Her insanın kırılma noktası olduğu gibi doğrulma ve dikilme noktası da vardır.
KIRILMA NOKTASI
Her insanın bir kırılma noktası vardır.
Ayrıca birçok insanın kırıldığı, aldatıldığı, yalanlarla kandırıldığı, hatta alay edildiği olmuştur. En kötüsü de değersiz şeylerle takas edildiği, yani satıldığı olmuştur. Hakkını arama yerine yalvararak lütuf dilenir hale getirildiği olmuştur. İkbalden nikbete düştüğünde arkasından sallanan tekmeleri görmemek için savrulan tekmelerin rüzgârını saydığı olmuştur. Kahve köşelerinde arkadan küfür panayırları kurulduğu olmuştur. Kinayeler ile laf sokulduğu, hatta yüzüne müebbetten kurtulmuş sözler söylendiği olmuştur. Ya da tam tersi, ihtişamlı bir hayatı olanların çevresindeki dalkavukluk yarışı ile utanmazlıkların çarşısı açılmıştır.

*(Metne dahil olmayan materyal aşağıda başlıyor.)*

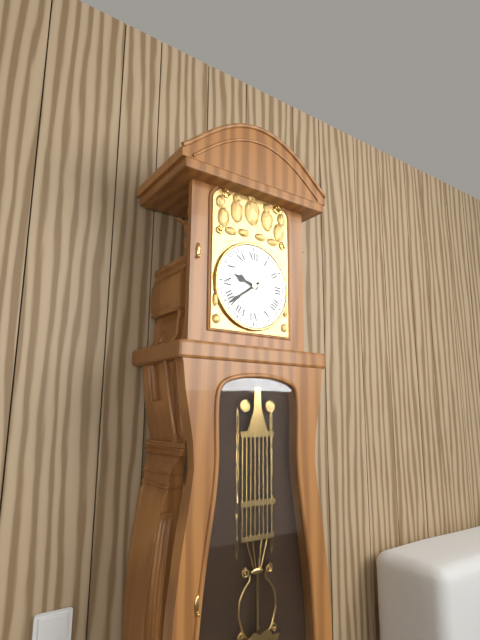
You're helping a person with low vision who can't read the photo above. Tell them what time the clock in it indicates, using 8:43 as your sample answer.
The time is 9:39
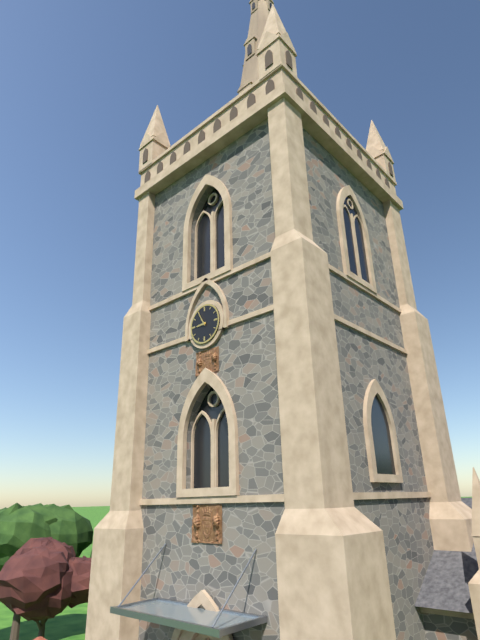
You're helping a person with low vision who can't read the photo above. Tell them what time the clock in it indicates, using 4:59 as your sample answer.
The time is 8:55
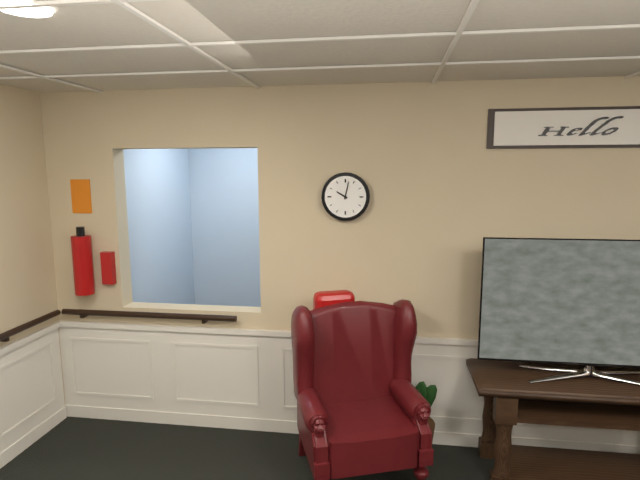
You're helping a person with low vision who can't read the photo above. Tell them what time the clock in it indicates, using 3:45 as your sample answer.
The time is 10:02
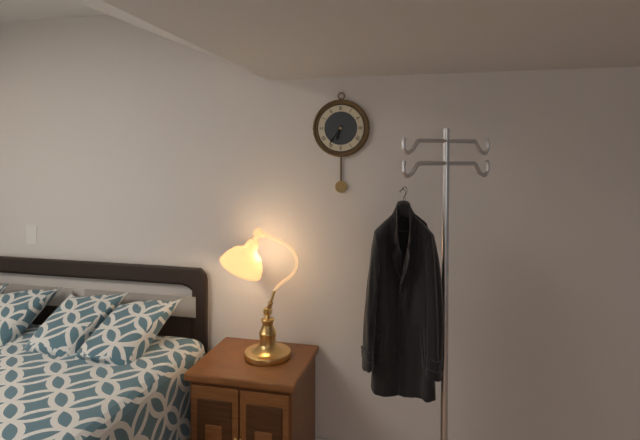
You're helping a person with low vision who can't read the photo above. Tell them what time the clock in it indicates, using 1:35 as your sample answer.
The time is 6:36
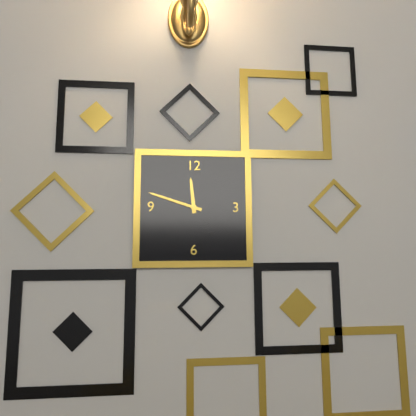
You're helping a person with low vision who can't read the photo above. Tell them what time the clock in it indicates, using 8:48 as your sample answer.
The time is 11:48
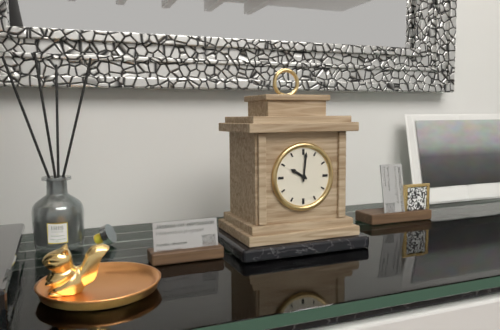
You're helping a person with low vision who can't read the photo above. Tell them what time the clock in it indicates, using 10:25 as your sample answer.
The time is 10:01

Olumsuz saldırıların hedefindeki bu insan, sonunda yıkılmış, yorulmuş, bitkin bir insan tipi toplumdaki yerini alıverir. Kırılan bir uzuv bir-kaç ayda iyileşecektir ama kırılan kalpler hiçbir zaman iyileşmeyecektir. Bir kırık bacak için acil ambulansı hemen geliverir; oysa kırık kalpleri onaracak ambulans hiçbir zaman gelmeyecektir.
Bazen de aldatıcı bir ambulans görevi yüklenmiş birileri alıp sizi götürür, yaralarınızı daha da beter deşerek salıverir. Eski yaralarınızı arar hale gelirsiniz.

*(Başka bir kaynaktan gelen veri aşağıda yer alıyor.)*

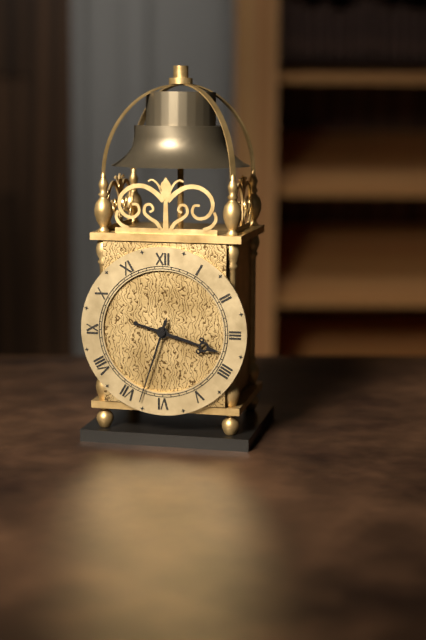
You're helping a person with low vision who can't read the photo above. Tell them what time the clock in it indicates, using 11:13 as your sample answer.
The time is 3:33
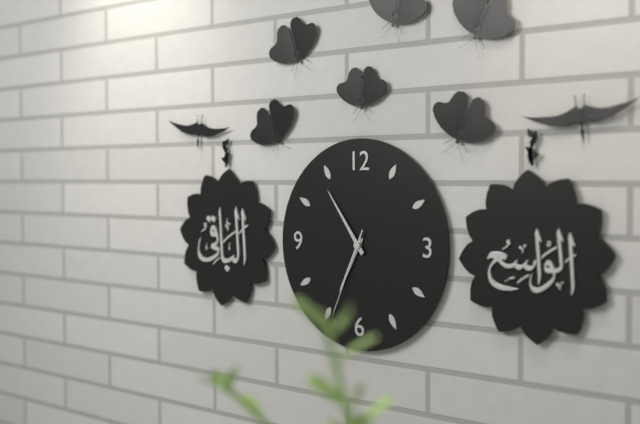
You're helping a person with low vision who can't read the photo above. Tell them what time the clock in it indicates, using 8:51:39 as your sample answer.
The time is 6:54:34
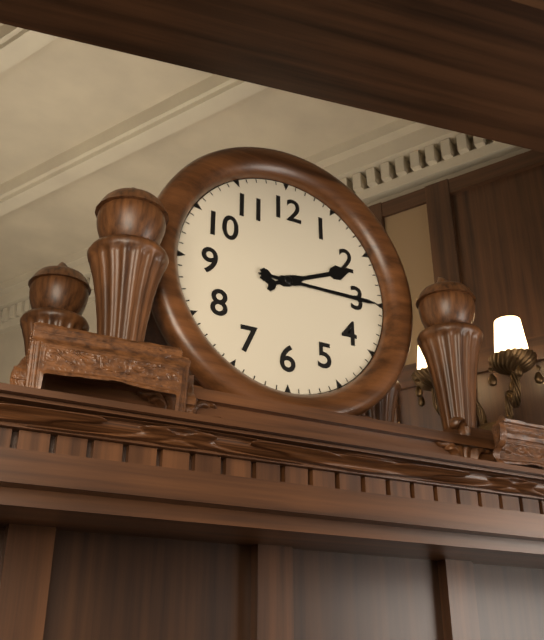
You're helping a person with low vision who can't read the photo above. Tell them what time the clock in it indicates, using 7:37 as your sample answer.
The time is 2:15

Bir güvensizlik sarı verir sizi ve bütün özgüveniniz yitmiştir. Ne bir arının bal yaptığına inanır, ne de baharda çiçeğin açabileceğini düşünemezsiniz. Korku ile, tedirginlikle toplumdan soyutlanmaya başlarsınız. Dost elini bile endişeyle sorgular, otomatikman savunma kalkanlarını açıverirsiniz.
Dünyevi arzu, ihtiras ve aç gözlülükleri yüzünden, çevrelerindeki insanları menfaat hanesine nasıl tahvil etme hesaplarına girenlerin çoğaldığını görüverirsiniz. Yardımlaşma, imece ve toplumsal kaynaşmayı sağlayacak etkinliklere burun kıvıranların, içeriğini kavrayamadıkları modernleşme ve çağdaşlaşma uğruna geleneklerimizle alay etmeleri karşısında şaşkınlık içerisinde donuverirsiniz. Oysa, “çağdaşlık, aynı uygarlık düzeyinde aynı değerleri paylaşma esasına dayanır” diyecek olsanız “ukalalığın” size yapıştırılan en hafif yafta olduğunu esefle görürsünüz.
Her birey mutlaka değişecek ve fiziksel olduğu kadar fikirsel tekamülü de yaşayacaklardır. Her olayın da gelişerek değişen evrimci bir yönü muhakkak vardır. Ama değişim adına dejenerasyonu beyinlere şırınga etmenin adına ne denilir?.. Değişim adına ahlaki değerlerin anlamlarının değiştirilmesine ne yorum getirilir?
Ahlaki değerler gerçekçi olmalıdır. Ahlaki değerler idealist olmalıdır. Birbirleri ile bütünlediklerinde “doğruyu”, ayrıldıklarında “yanlışı” yaratan ilke budur.
Varlığın sırlarını keşfedemeyen zihinler ve ruhlar vardır. Bunlar, önüne çıkan fırsatları hiçbir ahlaki değerin sınırlanmadığının yanlışına kapılırlar. Oysa İslam, manevi ve ahlaki yolların doğrultusunda ve hedeflerinde değişmez değerler ile güçlüdür.
Her insanın kırılma noktası olduğu gibi doğrulma ve dikilme noktası da vardır. Uzun, uzun yazmaya gerek yok. Kinayenin kefesi geniştir ama dolduracak düzeyde beyinsel malzeme gerekir.